Critics Say Anti-Pot Lawmakers Use ‘Dirty Legislative Tricks’ To Interfere With Legalization


A congressional committee blocked debate on an amendment barring the government from contradicting state marijuana laws, opening them up to federal interference.

The decision from the Republican-controlled House Rules Committee is reviving fears among marijuana advocates that the Department of Justice (DOJ) will seek to crack down on legalization laws at the state level. Attorney General Jeff Sessions has long expressed his opposition to legal weed and recently attempted to dismantle local marijuana protections.

The Rohrabacher-Blumenauer amendment, which originally passed in 2014, prevents the DOJ from using federal funds to prosecute individuals in states with medical legalization.

“Opposing seriously ill patients’ access to medical cannabis is sick enough, but blocking the people’s representatives from even being able to vote on the matter is just obscene,” Tom Angell, chairman of the Marijuana Majority, said in a statement to The Daily Caller News Foundation. “Forty-six states now allow some form of medical marijuana and polls consistently show that more than 90 percent of voters support the issue, but a small handful of Congressional ‘leaders’ decided behind closed doors to kill this amendment without due consideration. Marijuana reform opponents know that the only way they can impede our progress is by using dirty legislative tricks. But they won’t be able to do this without people noticing.”

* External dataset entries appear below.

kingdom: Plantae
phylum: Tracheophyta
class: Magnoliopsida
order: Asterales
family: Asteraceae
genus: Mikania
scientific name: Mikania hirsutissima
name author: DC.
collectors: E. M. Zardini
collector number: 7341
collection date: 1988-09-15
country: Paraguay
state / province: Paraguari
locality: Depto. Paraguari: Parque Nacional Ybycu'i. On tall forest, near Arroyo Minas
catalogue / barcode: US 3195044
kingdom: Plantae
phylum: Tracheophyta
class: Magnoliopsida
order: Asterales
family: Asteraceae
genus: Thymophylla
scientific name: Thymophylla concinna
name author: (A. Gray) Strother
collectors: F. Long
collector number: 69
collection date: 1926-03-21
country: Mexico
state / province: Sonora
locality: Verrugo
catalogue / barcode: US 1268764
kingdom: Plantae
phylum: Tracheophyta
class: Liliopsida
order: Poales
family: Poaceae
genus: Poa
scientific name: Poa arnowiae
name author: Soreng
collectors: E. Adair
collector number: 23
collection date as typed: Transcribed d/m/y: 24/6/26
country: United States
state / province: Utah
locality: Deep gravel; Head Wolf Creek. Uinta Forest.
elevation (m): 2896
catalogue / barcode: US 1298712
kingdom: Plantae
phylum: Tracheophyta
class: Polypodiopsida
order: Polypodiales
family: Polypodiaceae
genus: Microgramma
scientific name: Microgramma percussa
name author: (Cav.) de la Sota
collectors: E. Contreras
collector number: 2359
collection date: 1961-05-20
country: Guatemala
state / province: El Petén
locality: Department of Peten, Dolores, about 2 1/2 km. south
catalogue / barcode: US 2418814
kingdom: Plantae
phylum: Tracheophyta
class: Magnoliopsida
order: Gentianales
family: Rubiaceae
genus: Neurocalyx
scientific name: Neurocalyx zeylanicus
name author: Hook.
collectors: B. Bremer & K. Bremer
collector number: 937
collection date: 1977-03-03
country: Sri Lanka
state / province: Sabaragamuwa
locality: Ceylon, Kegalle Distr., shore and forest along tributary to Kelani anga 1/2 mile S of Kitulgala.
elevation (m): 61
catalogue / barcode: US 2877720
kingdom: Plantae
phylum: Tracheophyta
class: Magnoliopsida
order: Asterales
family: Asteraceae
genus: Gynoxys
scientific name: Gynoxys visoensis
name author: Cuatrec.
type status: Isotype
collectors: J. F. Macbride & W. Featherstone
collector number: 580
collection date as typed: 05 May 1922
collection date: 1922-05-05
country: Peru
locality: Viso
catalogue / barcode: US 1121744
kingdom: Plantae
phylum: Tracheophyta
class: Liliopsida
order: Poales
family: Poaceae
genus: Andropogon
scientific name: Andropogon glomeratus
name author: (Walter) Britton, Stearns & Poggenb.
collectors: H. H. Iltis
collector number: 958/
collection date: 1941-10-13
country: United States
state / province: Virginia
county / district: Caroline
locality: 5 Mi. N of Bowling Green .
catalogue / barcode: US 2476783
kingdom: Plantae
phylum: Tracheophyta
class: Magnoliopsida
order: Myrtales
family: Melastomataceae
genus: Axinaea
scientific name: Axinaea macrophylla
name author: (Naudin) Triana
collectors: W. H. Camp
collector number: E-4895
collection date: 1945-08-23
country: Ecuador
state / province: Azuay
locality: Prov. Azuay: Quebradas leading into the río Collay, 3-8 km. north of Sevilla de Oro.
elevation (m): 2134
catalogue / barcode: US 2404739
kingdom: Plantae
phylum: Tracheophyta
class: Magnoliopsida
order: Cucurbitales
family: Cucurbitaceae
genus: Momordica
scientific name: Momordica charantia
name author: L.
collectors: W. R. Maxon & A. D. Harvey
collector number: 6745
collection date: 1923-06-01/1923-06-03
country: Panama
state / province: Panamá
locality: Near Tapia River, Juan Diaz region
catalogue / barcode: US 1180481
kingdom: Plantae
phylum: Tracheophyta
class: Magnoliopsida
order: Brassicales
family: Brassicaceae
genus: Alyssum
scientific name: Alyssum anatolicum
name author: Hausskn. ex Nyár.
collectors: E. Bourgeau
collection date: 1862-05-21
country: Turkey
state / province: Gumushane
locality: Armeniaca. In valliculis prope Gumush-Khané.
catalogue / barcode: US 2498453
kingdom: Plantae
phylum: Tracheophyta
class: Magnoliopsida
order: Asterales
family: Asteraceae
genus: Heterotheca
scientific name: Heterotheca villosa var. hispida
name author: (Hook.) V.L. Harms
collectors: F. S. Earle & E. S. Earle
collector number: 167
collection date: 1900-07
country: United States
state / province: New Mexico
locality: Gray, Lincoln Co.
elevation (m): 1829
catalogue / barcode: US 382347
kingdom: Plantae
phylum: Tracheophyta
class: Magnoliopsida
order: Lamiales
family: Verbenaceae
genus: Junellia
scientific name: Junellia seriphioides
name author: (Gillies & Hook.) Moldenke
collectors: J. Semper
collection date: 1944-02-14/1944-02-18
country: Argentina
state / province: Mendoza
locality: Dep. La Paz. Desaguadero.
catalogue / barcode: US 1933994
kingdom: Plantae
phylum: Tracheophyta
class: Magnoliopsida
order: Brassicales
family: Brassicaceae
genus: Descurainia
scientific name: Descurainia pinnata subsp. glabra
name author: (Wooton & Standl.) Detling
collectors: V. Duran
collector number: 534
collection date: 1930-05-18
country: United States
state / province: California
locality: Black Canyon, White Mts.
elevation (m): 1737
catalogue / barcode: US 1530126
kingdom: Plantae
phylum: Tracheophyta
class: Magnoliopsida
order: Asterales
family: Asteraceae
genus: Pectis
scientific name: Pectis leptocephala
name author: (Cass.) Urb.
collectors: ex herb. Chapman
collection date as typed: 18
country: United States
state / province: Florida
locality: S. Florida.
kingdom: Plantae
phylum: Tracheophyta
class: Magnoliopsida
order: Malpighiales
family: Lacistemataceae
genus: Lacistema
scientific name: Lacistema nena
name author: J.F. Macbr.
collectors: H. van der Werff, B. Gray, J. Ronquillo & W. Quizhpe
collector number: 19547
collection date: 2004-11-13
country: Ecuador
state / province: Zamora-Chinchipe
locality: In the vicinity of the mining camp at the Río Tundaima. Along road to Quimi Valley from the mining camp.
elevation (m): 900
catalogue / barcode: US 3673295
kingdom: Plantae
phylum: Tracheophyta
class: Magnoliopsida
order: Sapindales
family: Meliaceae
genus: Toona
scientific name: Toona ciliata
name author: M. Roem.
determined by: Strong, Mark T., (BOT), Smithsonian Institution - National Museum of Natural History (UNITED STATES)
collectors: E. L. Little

While protections for legal marijuana have always attracted bipartisan backing, the House Rules Committee has recently taken an adversarial stance towards the issue. Members voted against the Veterans Equal Access amendment in July, which would have opened up access to medical pot under the Department of Veterans Affairs.

Congress voted to reauthorize the Rohrabacher-Blumenauer amendment in May, but it was only attached to a short-term spending bill. In a letter sent to Congress later that month, Sessions asked that they dismantle the amendment, arguing the state protections undermine the DOJ’s ability to combat the illegal drug trade.

Sessions cites the current drug epidemic involving opioids as reason to remove the restrictions placed on the DOJ. Recent research, however, suggests that legal marijuana is helping reduce abuse rates of prescription drugs.

The amendment is still a part of the Senate Appropriations Committee spending bills passed this year, and will likely be dealt with by a House-Senate conference committee. Medical marijuana is legal in 29 states and Washington, D.C., where it is also legal for recreational use. Nearly 20 percent of Americans now have access to legal pot.